Noninvasive stimulation (NIS) or mPNS has been examined to improve symptoms and function related to PDN. However, to date, there is still only limited data to support the use of exogenous stimulation or magnetism for the treatment of this syndrome.¹⁷⁹ Current and ongoing studies on mPNS may lead to this therapy option becoming a more frontline treatment option given its favorable safety profile and noninvasive nature.

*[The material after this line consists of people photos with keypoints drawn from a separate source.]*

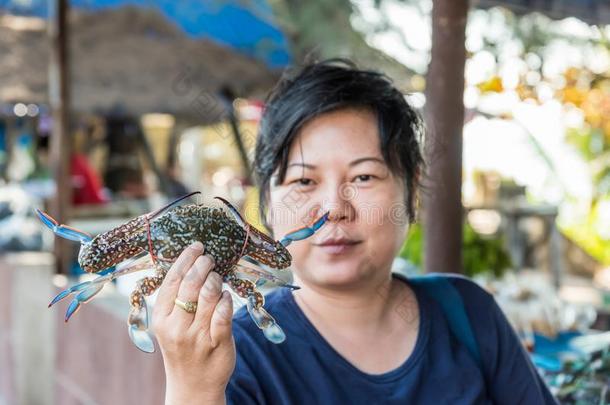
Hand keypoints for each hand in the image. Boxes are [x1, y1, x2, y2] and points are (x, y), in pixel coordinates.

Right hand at [152, 242, 234, 404]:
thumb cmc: (182, 348)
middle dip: (203, 265)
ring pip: (209, 295)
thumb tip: (190, 263)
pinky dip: (227, 300)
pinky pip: (224, 313)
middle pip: (190, 285)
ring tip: (217, 277)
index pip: (172, 281)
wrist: (192, 386)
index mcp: (161, 318)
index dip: (185, 259)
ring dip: (216, 280)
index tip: (196, 246)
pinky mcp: (218, 343)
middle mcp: (176, 326)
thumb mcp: (169, 325)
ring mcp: (197, 336)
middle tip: (209, 259)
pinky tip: (227, 296)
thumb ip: (176, 299)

Intrathecal drug delivery (IDD) is a well-established treatment for chronic intractable pain. Ziconotide and morphine are currently the only FDA-approved agents for the treatment of chronic intractable pain. There is no existing evidence supporting the use of IDD for the treatment of PDN, however there are well-supported guidelines for the care of patients experiencing chronic intractable pain of the axial spine and legs.⁹³

In summary, spinal cord stimulation is superior to conventional medical management alone for the treatment of PDN. Studies have demonstrated modest to substantial efficacy of 10-kHz SCS and t-SCS, and this therapy may be considered when conventional medical management has failed to achieve benefit. The ability to subject patients to a temporary trial of approximately 7 days prior to surgical implantation of the permanent implant to gauge efficacy, is another considerable advantage of SCS as a treatment option for PDN.

Conclusion

The ASPN SWEET Guideline provides the first comprehensive clinical tool encompassing both pharmacological, interventional, and alternative approaches to PDN. As PDN continues to be a difficult and under-treated condition, the SWEET Guideline is intended to improve appropriate and safe treatment of patients suffering from PDN. Many recent interventional and pharmacological agents have significantly improved the ability to improve pain and suffering in PDN. Further research continues to be developed, which should only help in further identifying the optimal treatment of patients with PDN. In addition to global open access to this guideline for all clinicians involved in the care of those suffering from PDN, ASPN aims to disseminate the awareness of these important guidelines via social media, webinars, annual conferences, and other media forms. The ASPN SWEET guideline is intended to be a living document and will be updated at appropriate intervals as the research and science around PDN continues to evolve. The ASPN guidelines will be shared on the society’s website at aspnpain.com. The guidelines will be updated at a minimum of every 12 months and as impactful evidence is published relevant to the content of the SWEET guideline.